Site Reliability Engineer | Scrabble
full-time
Posted on July 1, 2025
Job Description
Leadership – Site Reliability & Platform Architect
Job Summary
This role is pivotal in scaling a high-performance SaaS platform that powers logistics automation for over 500 global enterprises. As the Leadership – Site Reliability & Platform Architect, you will lead the evolution of our cloud infrastructure, DevOps maturity, and backend platform architecture. You will blend deep DevOps/SRE expertise with backend architectural thinking to build resilient, observable, and scalable systems from the ground up.
Responsibilities
- Own Infrastructure Architecture: Design and evolve cloud-native systems to ensure scalability, high availability, cost efficiency, and security.
- Lead Backend Platform Design: Collaborate with product and engineering teams to design performant, modular, and reliable backend systems.
- CI/CD & Deployment Strategy: Build and scale deployment pipelines, optimize rollouts with blue-green/canary deployments, and ensure smooth delivery processes.
- Orchestrate Systems: Manage containerized workloads using orchestration tools such as Kubernetes (EKS/GKE), ECS, or others.
- Observability & Performance: Standardize monitoring, tracing, and logging across systems; lead capacity planning and performance tuning.
- Infrastructure as Code (IaC): Define and maintain scalable infrastructure using tools such as Terraform and Helm.
- Mentor & Lead: Guide engineering teams in cloud architecture, system design, and operational excellence.
- Champion Reliability & Security: Define SLOs, SLIs, and incident response processes while enforcing best practices for infrastructure and application security.
Qualifications
- 4+ years of experience in backend or infrastructure roles working with high-scale, production-grade systems.
- 3+ years of hands-on backend development experience with languages such as Ruby, Node.js, Python, or Java.
- 3+ years of experience in system design, API development, and performance optimization.
- 1+ years in a technical leadership role focusing on DevOps/SRE/platform engineering.

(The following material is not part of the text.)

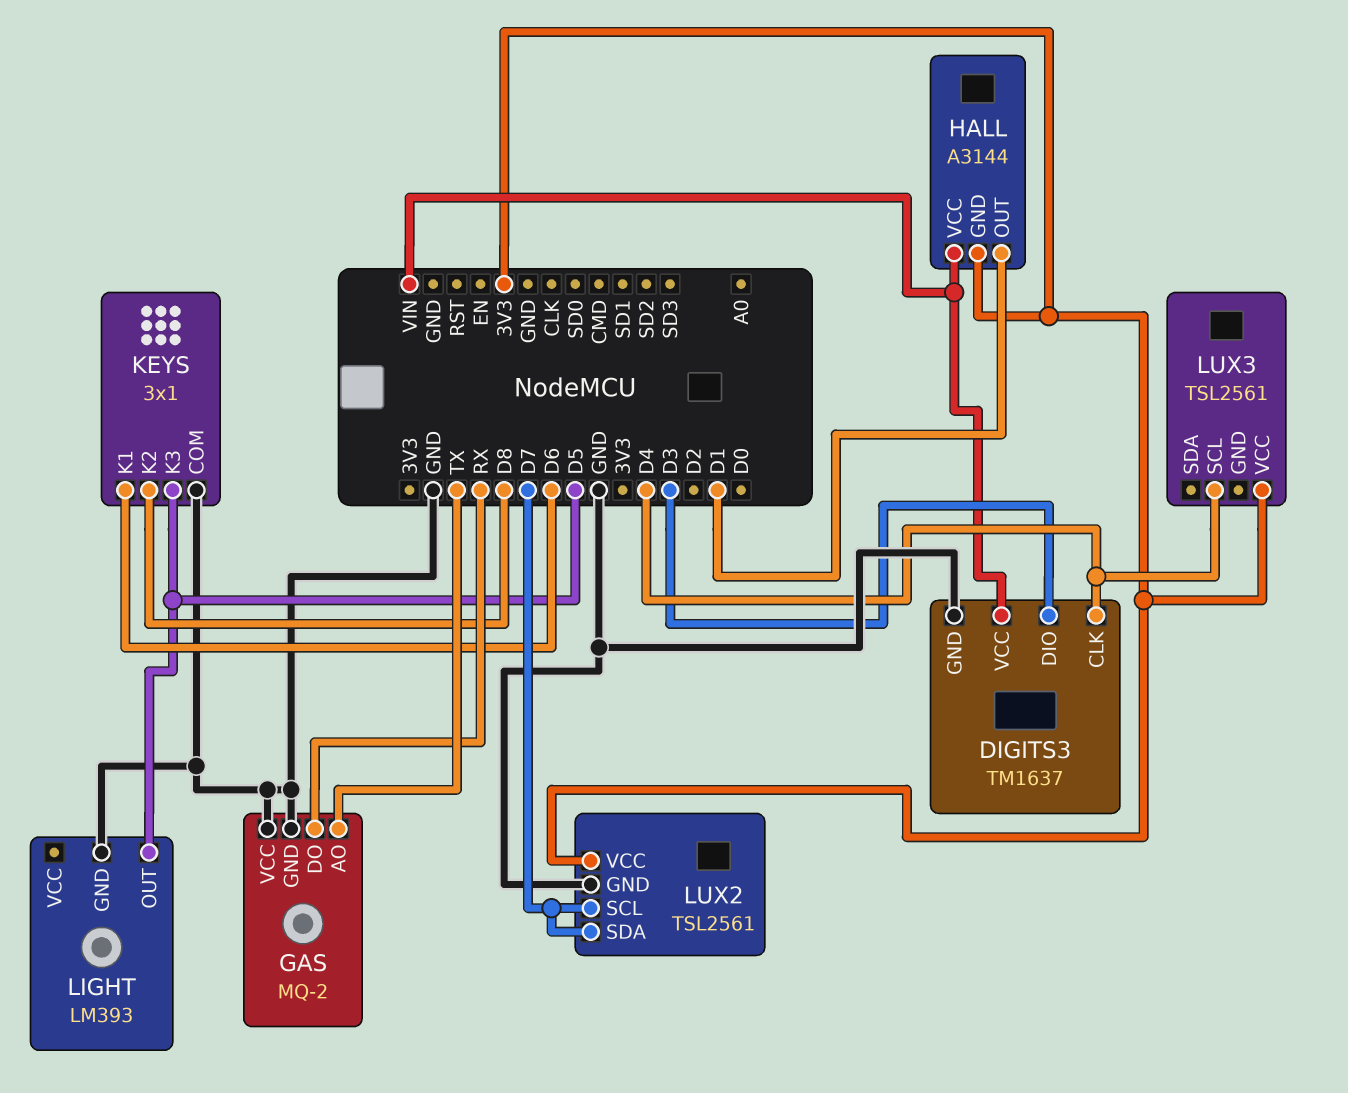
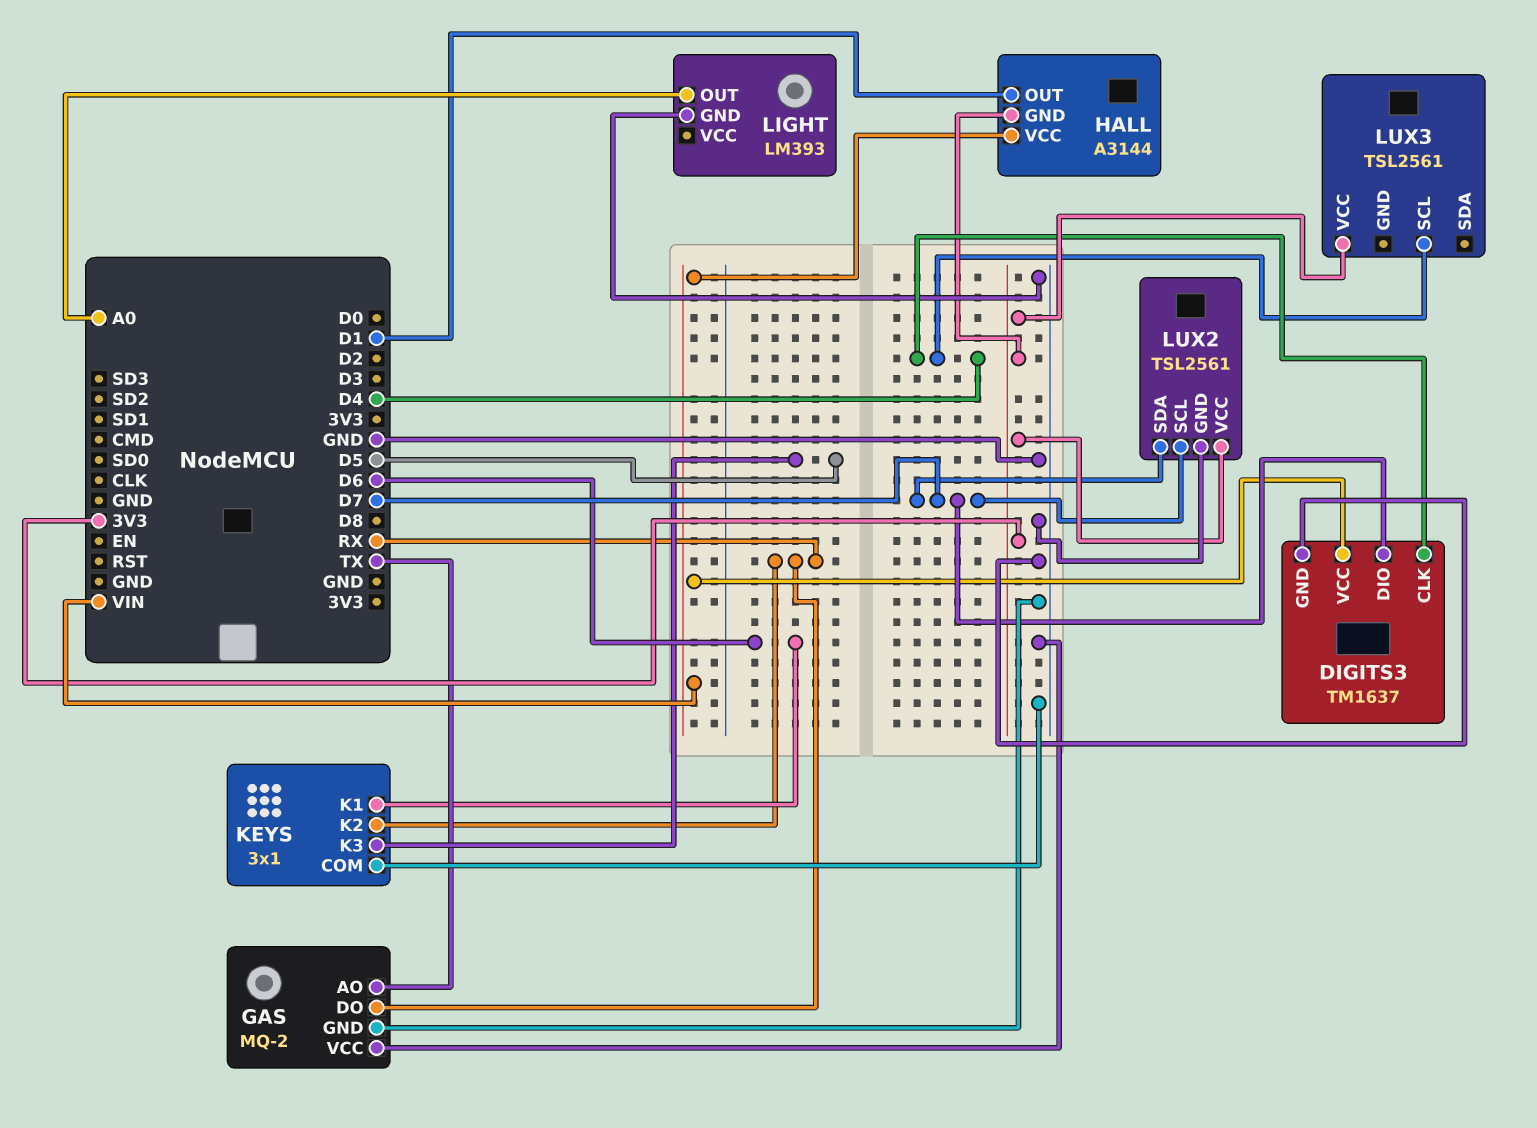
DIGITS3 pin DIO: D3 -> D7
KEYS pin K2: D8 -> RX
LIGHT pin OUT: D5 -> A0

- Proven experience architecting and running infrastructure on AWS (preferred), GCP, or Azure.
- Deep understanding of cloud-native architecture, microservices, and distributed systems.
- Hands-on experience with Docker, Kubernetes, Terraform, and observability tools (e.g., Prometheus, Grafana, ELK, OpenTelemetry).
- Strong programming/scripting skills in Python, Go, or Bash and the ability to review production backend code (Ruby/Node).
- Experience with relational and NoSQL databases such as Postgres, MongoDB, and Redis.
Preferred Skills
- Experience with service mesh, multi-region high availability (HA) systems, or event-driven architectures.
- Background in security, compliance, or cost optimization.
- Prior experience leading backend engineering teams and being deeply involved in designing and scaling core systems.
- A comprehensive grasp of backend fundamentals (data modeling, API design, asynchronous jobs, caching) and a passion for building fast, resilient, and observable systems.
- A builder, architect, and operator mindset with strong business context awareness.
Experience
- 7–14 years of total industry experience with significant exposure to backend, infrastructure, and technical leadership roles in high-scale production environments.
Environment
- Location: Bangalore
- Type: Full-time
You will work within a dynamic, modern engineering environment, engaging with cross-functional teams to drive continuous improvement in cloud infrastructure, deployment methodologies, and system performance.